An identical copy of all the entries is the required result.

-- -- --

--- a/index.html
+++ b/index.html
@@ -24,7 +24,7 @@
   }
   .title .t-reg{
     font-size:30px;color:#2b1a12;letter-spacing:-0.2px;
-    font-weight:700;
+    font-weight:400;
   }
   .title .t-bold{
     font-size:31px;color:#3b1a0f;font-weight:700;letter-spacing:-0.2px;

-- -- --

→ **Worked solution**:
--- a/index.html
+++ b/index.html
@@ -24,7 +24,7 @@
   }
   .title .t-reg{
     font-size:30px;color:#2b1a12;letter-spacing:-0.2px;
-    font-weight:700;
+    font-weight:400;
   }
   .title .t-bold{
     font-size:31px;color:#3b1a0f;font-weight:700;letter-spacing:-0.2px;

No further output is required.